Shortly after the new arrivals took over the vacated seats at the bar, a mysterious hitman purportedly hired from Las Vegas entered. News reports described the shooter as “bulky” and middle-aged and wearing a shoulder-length black wig.

He slapped $10 on the bar and ordered a scotch and water. He spent five minutes sipping the cocktail, then rose to his feet, pulled out two .38-caliber revolvers and blasted away — at the wrong targets.

A Gallo tipster (who may have been Robert Bongiovi, aka Bobby Darrow, a longtime Gallo crew member) allegedly had followed Allie Boy and his companions around on the night in question. He apparently last spotted them at the Noodle's bar, where the besuited wiseguys sat shoulder to shoulder. He exited, sent word, and the shooter entered a short while later, spotting the four suits at the bar. The wrong suits.

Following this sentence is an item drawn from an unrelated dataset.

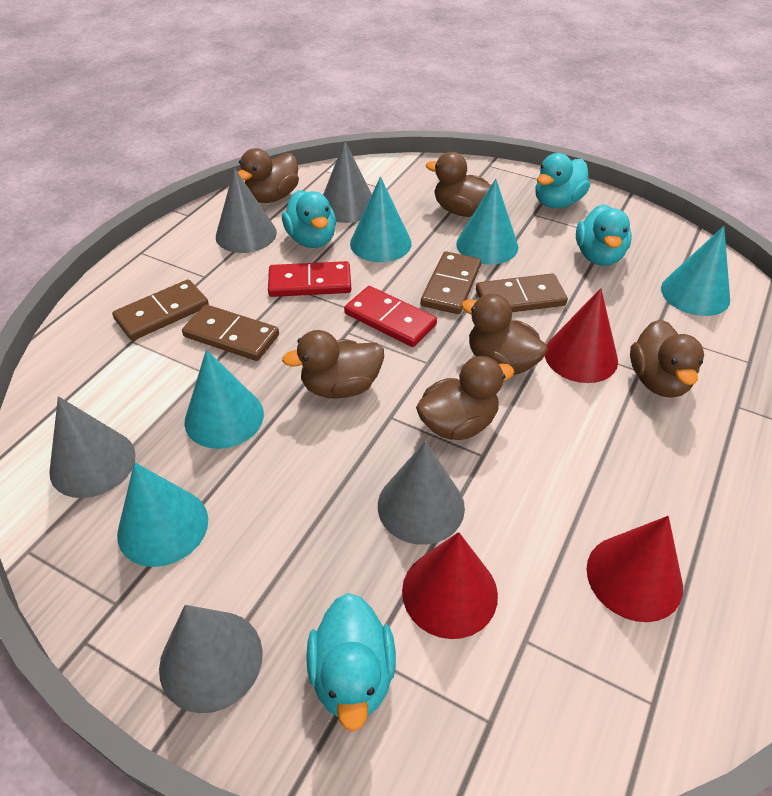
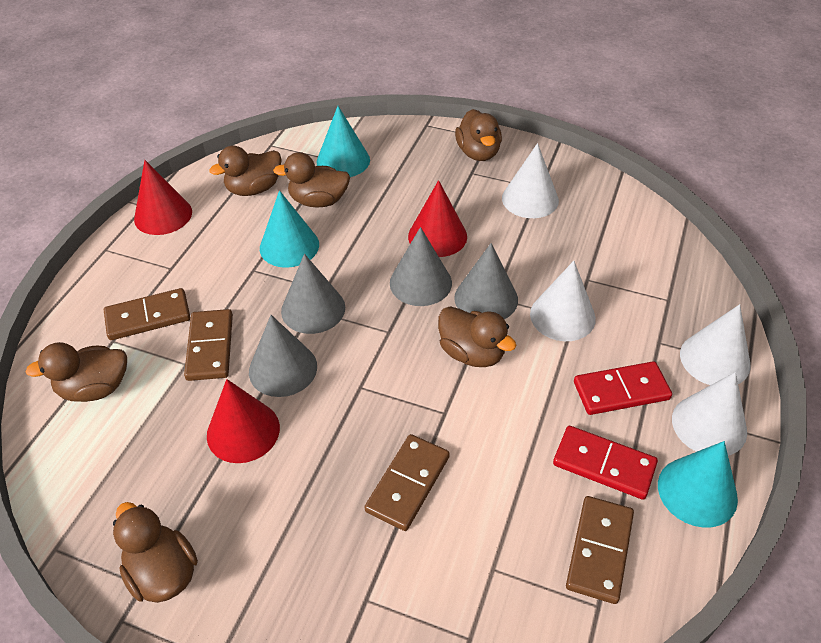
grey cone: [49,396,136,498] [159,605,263,713] [216,168,277,253] [323,141,372,223] [378,441,465,545] = 5 -> [249,315,317,397] [281,254,345,334] [390,227,452,306] [454,243,518,319] = 4
turquoise cone: [117,462,208,567] [184,350,264,449] [350,177,412,262] [456,179,518,264] [661,226,730,316] = 5 -> [260,190,319,268] [316,106,370,177] [658,441,738,528] = 3
turquoise duck: [282,190,336,248] [306,593,396,731] [535,153,590,208] [576,204,632,266] = 4 -> none = 0
white cone: none = 0 -> [502,143,559,218] [530,261,596,341] [672,372,747,456] [680,304,751,385] = 4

In the chaotic aftermath, with four men down, the shooter slipped out into the night.

Two of the businessmen—kosher beef wholesalers from Westchester County and Long Island—died and their companions were wounded.

The next day Jimmy Breslin wrote that, to the widow of one of the men killed at the Noodle, The Godfather was “hard-core pornography.”

New York Mayor John Lindsay held a news conference and demanded “that the romanticization of the mob must be stopped and the gangsters run out of town.”

The Neapolitan Noodle shootings marked one of the few times in mob history when truly innocent bystanders were deliberately killed.

Read What Was Found in Crazy Joe Gallo's Billfold After His Murder...
The mob was far from being the major mainstream topic that it would become. Its profile was rising, however. In the year before The Godfather, Gay Talese's nonfiction book about the Bonanno family, Honor Thy Father, was released. Among its revelations: the Mafia had annual earnings exceeding nine of the then-Top 10 Fortune 500 companies, combined.

While the Godfather drew attention to the mob, its romanticized portrayal actually re-energized low-level hoods all over New York City (including a young Salvatore Gravano and Dominick Montiglio). It gave some wiseguys a new, compelling way to view their criminal lifestyles, and an aura of glamour and honour.

The Mafia was still in its prototypical golden age, and was many years away from the mainstream notoriety it'd be subjected to in wake of Goodfellas and The Sopranos.

Today, the shooting at the Neapolitan Noodle has been virtually forgotten. The restaurant itself no longer exists. The building where it was is now a building in Manhattan's Upper East Side Lenox Hill neighborhood.

The names of the real-life innocent bystanders felled by the Las Vegas shooter— Sheldon Epstein, 40, of New Rochelle and Max Tekelch, 48, of Woodmere, where I live — will probably remain as they have been for decades. Forgotten.